De Nederlandse schatkist is de afgelopen jaren miljarden euro’s aan dividendbelasting misgelopen doordat aandeelhouders van Shell die niet hoeven te betalen.
Dat schrijft althans dagblad Trouw, met verwijzing naar afspraken die het grote olie- en gasbedrijf hierover in 2005 met de Belastingdienst maakte.
President-directeur van Shell Nederland Marjan van Loon reageert “stomverbaasd”. Ze vindt de berichtgeving “tendentieus”.
In Trouw zet hoogleraar belastingrecht Jan van de Streek van de Universiteit van Amsterdam grote vraagtekens bij de overeenkomst die de Belastingdienst met Shell sloot in 2005. Die komt erop neer dat dividend aan aandeelhouders van buiten Nederland wordt uitgekeerd via een Britse dochtermaatschappij en een trust op het Kanaaleiland Jersey. Ze hoeven er dan geen belasting over te betalen.
Volgens een berekening van Stichting Onderzoek Multinationale Ondernemingen (SOMO) is zo sindsdien 45 miljard euro uitgekeerd. Als over dat bedrag wel dividendbelasting was betaald, zou dat volgens de organisatie 7 miljard euro hebben opgeleverd.
Shell verdedigt de manier waarop het bedrijf dividenduitkeringen afhandelt en stelt dat het "altijd transparant is geweest''. Het bedrijf handelt naar eigen zeggen "volledig in lijn met de fiscale wet- en regelgeving in Nederland''.
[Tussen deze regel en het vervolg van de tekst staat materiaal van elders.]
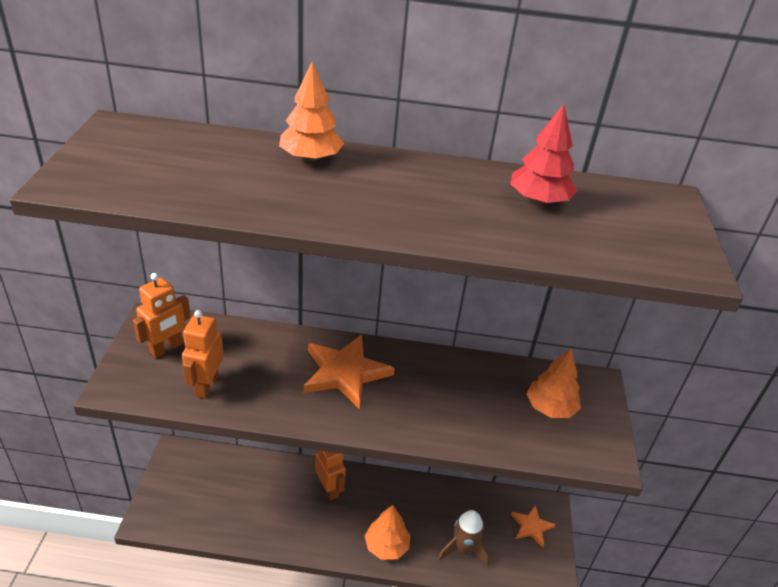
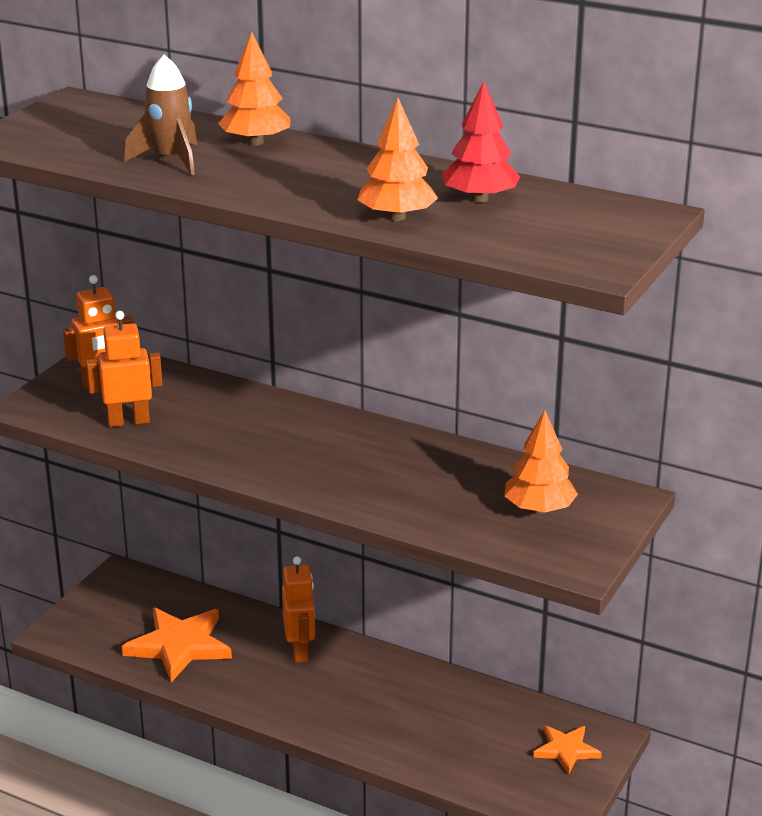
camera: 25 degrees right, 10 degrees down
(206, 386) = (128, 421): orange robot -> orange robot turned 45 degrees clockwise
(345, 373) = (297, 436): orange star -> orange star (179, 646)
(386, 546) = (345, 723): orange tree -> orange tree (397, 217)
(463, 549) = (449, 751): brown rocket -> brown rocket (171, 160)

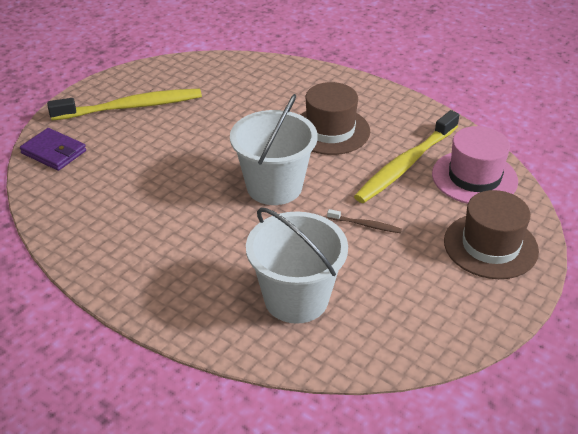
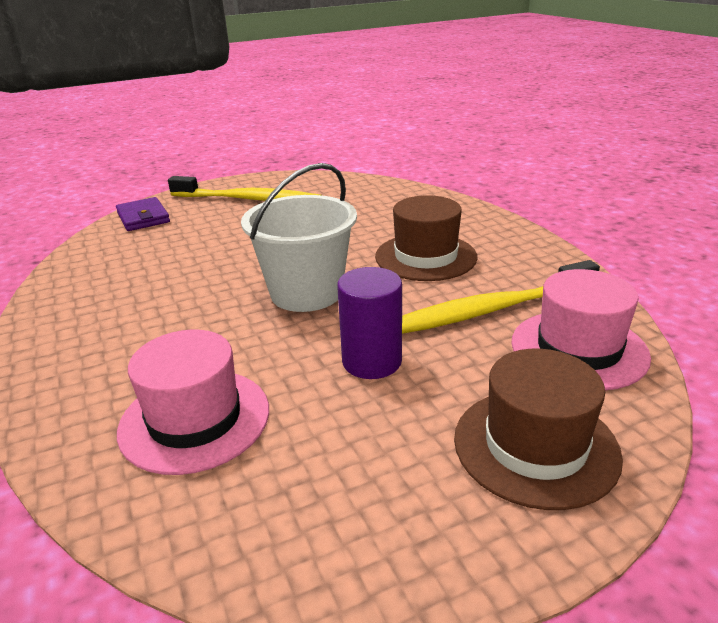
camera: 30 degrees right, 10 degrees down
(296, 299) = (195, 419): white bucket -> pink hat
(365, 225) = (372, 361): brown toothbrush -> purple cylinder

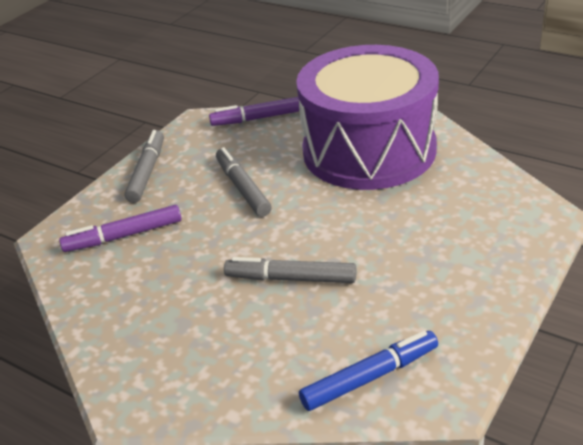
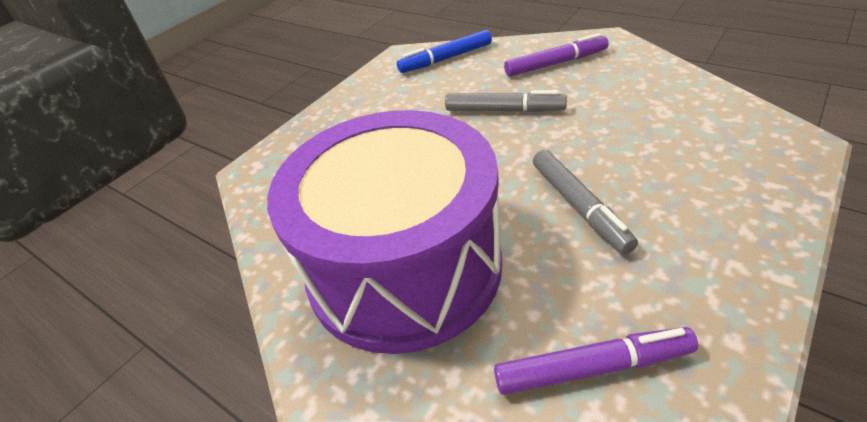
camera: 175 degrees left, 5 degrees up
(123, 236) = (704, 145): purple marker -> purple marker (556, 63)
(147, 172) = (745, 239): grey marker -> none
Wijziging dividenduitkering Shell na de reservecrisis in 2004
De huidige werkwijze komt voort uit de samenvoeging van de Nederlandse en de Britse moedermaatschappijen van het bedrijf in 2004.
Als gevolg van het schandaal rond de opgeblazen reserves van olie- en gas, besloot Shell tot een ingrijpende structuurwijziging. Het Brits-Nederlandse concern verplaatste het hoofdkantoor naar Den Haag, onder leiding van één bestuursvoorzitter. Tegelijk werd Shell juridisch gezien een Britse vennootschap (plc).
Omdat Groot-Brittannië geen dividendbelasting kent en Nederland wel, werd besloten twee soorten aandelen uit te geven: A-aandelen waar dividendbelasting over wordt geheven, die Nederlandse aandeelhouders overigens via de Belastingdienst terug kunnen krijgen, en B-aandelen waarbij dit niet gebeurt.
"Dit loste het probleem op voor de aandeelhouders van de Britse moedermaatschappij en maakte de weg vrij voor een hoofdkantoor in Den Haag'', stelt Shell. Het bedrijf benadrukt dat het Nederlandse hoofdkantoor de economie veel oplevert.
Volgens hoogleraar Van de Streek zou de redenering achter de belastingafspraken echter geen stand houden voor een rechter. Hij publiceert er volgende week een wetenschappelijk stuk over in het Weekblad Fiscaal Recht.